Passage to read:
+===+

# Data selection for `songs` analysis

In this notebook, we will load the data we tidied up and perform columns selection.

In [None]:
INPUT_FILENAME = 's3://full-stack-bigdata-datasets/Big_Data/YOUTUBE/items_clean.parquet'
songs_raw = spark.read.parquet(INPUT_FILENAME)
songs_raw.printSchema()

In [None]:
len(songs_raw.columns)

**44 columns, that's quite many columns!** It would take time to explore all of this.  
The goal of this notebook is too quickly scan through the columns and make a selection of some interesting ones that we will explore first.

We will first get a sense of the different values in each column. Since we will do this for each of the 44 columns, we will write a function that we can then call on all columns.

Our function will be called `value_counts` and takes 2 parameters:
- `df`: a PySpark DataFrame
- `col_name`: the name of the column for which we want to count the columns

This function should return the count of each distinct values of the column as a PySpark DataFrame.

+===+

Material provided:

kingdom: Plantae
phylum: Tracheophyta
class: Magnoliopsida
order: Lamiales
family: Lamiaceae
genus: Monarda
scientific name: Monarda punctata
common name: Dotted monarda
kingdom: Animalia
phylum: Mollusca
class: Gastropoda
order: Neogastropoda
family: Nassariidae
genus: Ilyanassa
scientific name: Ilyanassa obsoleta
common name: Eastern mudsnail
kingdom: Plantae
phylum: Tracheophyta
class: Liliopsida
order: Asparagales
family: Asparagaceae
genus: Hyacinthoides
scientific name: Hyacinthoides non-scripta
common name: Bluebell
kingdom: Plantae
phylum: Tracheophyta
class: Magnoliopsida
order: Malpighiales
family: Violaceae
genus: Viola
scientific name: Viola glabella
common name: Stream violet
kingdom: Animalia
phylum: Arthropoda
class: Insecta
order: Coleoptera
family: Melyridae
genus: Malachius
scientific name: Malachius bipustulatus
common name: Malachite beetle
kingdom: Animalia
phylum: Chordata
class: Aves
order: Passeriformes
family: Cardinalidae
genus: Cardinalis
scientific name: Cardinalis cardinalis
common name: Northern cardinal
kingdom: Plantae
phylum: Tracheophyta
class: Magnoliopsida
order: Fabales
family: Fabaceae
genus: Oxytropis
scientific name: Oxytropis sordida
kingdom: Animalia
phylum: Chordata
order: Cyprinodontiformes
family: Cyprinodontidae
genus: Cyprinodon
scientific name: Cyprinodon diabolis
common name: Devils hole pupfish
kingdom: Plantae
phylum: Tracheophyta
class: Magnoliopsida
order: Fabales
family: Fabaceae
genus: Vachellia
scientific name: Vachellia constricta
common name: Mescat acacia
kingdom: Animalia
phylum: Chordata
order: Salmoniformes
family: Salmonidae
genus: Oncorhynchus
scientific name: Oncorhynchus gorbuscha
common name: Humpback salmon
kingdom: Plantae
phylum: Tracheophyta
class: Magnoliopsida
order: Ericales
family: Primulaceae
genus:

+===+

Exercises:
A: Answer these from the notebook on selecting columns for the songs analysis:
(i) How many columns does the loaded data have?
(ii) What name is given to the function the notebook plans to write?
(iii) What should that function return?
B: Carry on the notebook about selecting columns for the songs analysis, starting after its final sentence.

Task-by-task results:
A:
(i) 44 columns.
(ii) `value_counts`.
(iii) The count of each distinct value of the column, as a PySpark DataFrame.

B:
1. Create the function `value_counts` as per the instructions

We're now ready to use our function over all columns of `songs_raw`.

2. Iterate over each column of `songs_raw` and `.show()` the results of calling `value_counts`

Next part will be done for you, because this is **tedious**, in case you didn't notice, data science is mostly about doing "boring" stuff such as data sourcing and cleaning and _sometimes_ do cool stuff... like machine learning (which we'll study later). 😅

**Keep in mind that data sourcing and cleaning is CRUCIAL to the success of a data science project, garbage in → garbage out.**

Today, it's on us, but do not skim on these kind of tasks in your projects.

We do it for you, but it's nice that you understand. Here is the process 👇.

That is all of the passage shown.